How many lines in the data below include the word "site"? State the number alone.
== Segment start ==
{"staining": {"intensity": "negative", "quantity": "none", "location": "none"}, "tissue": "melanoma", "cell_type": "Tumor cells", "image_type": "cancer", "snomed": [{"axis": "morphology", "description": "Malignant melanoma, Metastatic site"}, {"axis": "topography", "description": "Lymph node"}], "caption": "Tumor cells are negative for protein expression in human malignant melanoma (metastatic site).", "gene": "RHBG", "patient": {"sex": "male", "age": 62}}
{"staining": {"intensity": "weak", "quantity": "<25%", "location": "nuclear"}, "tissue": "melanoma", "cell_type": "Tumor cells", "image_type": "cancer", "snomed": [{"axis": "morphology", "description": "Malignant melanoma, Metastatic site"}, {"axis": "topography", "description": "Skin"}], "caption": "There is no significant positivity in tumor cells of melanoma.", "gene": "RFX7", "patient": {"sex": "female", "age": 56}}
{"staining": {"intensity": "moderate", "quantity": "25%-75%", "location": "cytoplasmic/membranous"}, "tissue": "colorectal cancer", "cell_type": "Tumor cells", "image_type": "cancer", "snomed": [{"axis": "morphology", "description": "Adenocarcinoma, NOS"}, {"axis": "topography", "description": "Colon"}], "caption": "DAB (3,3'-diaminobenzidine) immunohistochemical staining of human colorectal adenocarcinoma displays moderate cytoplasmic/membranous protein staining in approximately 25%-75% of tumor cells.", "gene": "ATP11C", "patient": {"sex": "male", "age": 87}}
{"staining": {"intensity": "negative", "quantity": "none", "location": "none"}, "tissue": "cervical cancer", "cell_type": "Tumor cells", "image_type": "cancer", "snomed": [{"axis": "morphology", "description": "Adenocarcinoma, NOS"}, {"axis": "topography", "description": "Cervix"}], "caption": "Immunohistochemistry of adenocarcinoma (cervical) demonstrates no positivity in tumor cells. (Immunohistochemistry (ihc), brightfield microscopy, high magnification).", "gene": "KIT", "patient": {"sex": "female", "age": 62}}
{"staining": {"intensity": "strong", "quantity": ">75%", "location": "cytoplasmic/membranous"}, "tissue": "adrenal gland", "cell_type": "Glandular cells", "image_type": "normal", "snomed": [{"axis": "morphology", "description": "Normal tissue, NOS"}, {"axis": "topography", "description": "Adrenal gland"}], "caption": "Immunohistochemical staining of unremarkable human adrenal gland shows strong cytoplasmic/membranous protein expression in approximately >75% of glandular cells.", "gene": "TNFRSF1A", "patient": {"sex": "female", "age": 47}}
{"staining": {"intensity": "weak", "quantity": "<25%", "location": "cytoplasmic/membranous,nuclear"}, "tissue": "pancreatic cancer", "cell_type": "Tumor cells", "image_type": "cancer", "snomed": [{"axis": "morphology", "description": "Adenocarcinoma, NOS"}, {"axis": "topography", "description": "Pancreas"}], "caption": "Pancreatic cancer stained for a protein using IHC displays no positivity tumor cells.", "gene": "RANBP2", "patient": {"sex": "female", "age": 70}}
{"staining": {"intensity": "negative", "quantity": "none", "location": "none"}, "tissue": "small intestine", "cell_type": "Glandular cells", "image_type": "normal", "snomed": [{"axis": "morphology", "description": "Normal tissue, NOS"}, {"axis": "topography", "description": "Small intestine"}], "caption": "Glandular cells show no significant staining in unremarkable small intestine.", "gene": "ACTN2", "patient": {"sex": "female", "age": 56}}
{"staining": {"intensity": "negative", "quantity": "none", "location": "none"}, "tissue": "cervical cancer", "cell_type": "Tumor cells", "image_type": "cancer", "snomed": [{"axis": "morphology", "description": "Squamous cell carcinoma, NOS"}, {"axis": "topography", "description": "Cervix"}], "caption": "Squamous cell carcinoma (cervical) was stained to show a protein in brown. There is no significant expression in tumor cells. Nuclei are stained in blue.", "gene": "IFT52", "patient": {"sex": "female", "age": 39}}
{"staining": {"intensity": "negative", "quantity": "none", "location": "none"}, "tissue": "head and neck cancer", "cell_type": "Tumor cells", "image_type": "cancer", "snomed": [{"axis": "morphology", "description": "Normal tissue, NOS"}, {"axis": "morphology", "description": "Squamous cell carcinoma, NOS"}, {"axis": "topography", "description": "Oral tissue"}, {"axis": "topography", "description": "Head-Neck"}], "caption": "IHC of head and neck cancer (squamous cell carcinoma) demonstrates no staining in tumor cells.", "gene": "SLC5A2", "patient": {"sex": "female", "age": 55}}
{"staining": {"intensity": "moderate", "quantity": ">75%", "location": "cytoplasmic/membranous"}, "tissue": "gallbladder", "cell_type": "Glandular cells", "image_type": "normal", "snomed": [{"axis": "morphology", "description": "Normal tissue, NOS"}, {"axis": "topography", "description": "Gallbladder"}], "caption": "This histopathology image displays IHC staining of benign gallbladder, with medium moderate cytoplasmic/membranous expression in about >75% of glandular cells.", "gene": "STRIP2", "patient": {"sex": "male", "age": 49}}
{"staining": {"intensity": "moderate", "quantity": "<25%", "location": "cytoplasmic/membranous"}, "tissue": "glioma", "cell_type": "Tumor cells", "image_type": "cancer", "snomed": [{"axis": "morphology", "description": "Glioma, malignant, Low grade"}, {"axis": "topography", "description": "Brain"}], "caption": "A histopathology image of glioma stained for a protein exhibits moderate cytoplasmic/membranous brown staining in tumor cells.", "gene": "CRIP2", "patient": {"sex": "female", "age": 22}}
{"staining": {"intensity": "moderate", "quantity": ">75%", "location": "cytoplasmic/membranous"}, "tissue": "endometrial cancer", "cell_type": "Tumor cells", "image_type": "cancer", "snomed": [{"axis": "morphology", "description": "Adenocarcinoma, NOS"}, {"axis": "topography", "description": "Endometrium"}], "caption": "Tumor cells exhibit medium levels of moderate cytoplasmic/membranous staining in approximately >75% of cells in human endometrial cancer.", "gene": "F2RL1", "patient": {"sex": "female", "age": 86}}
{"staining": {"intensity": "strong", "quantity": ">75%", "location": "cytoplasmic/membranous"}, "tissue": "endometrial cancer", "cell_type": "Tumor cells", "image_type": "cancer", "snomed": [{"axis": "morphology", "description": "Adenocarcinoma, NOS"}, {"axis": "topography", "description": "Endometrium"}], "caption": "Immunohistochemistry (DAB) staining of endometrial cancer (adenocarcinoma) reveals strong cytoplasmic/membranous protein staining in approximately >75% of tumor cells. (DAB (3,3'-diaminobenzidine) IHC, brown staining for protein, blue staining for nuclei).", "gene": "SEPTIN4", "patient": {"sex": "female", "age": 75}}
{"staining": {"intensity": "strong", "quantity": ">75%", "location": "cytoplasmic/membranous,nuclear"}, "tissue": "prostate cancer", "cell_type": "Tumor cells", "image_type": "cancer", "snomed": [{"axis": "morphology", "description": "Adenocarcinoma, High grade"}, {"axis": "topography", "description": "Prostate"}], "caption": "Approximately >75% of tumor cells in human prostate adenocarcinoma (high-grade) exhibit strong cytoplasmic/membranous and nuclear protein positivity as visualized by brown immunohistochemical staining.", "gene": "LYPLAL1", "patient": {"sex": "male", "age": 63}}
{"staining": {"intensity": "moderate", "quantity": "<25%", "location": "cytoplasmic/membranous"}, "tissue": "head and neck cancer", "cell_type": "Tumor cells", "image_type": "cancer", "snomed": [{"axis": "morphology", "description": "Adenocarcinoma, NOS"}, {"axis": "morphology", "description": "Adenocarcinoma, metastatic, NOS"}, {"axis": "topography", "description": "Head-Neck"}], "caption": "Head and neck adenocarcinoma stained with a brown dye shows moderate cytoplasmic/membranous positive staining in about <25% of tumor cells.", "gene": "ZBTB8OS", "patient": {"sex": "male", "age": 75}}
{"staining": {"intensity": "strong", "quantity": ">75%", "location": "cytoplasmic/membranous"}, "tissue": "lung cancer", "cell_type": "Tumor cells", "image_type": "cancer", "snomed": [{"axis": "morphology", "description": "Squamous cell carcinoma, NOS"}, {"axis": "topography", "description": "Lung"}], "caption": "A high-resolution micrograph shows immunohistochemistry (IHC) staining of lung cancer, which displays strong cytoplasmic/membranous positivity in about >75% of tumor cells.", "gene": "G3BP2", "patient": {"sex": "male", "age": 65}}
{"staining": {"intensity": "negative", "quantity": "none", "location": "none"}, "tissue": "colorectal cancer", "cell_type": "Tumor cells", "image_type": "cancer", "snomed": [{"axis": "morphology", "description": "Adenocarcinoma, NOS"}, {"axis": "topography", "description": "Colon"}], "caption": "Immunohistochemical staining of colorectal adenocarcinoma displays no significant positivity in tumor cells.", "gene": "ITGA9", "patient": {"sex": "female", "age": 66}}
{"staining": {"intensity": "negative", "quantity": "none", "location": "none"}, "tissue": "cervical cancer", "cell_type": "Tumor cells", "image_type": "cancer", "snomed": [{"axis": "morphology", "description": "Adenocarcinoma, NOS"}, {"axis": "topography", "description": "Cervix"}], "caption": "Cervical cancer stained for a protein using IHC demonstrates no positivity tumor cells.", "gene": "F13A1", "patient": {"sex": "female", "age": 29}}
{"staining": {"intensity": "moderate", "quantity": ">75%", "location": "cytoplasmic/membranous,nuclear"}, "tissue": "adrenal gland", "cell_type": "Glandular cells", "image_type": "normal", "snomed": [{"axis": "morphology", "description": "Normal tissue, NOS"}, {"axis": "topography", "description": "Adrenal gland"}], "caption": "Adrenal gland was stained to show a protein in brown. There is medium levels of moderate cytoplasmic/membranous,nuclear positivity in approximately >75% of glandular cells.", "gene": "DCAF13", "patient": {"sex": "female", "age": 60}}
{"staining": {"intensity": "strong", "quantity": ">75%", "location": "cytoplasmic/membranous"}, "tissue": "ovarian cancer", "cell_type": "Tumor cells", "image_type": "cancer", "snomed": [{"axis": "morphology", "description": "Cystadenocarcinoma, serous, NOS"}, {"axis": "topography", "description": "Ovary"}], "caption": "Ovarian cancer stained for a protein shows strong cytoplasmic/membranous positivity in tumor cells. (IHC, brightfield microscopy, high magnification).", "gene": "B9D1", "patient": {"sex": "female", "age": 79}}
== Segment end ==
## SOLUTION TO THE EXERCISE
2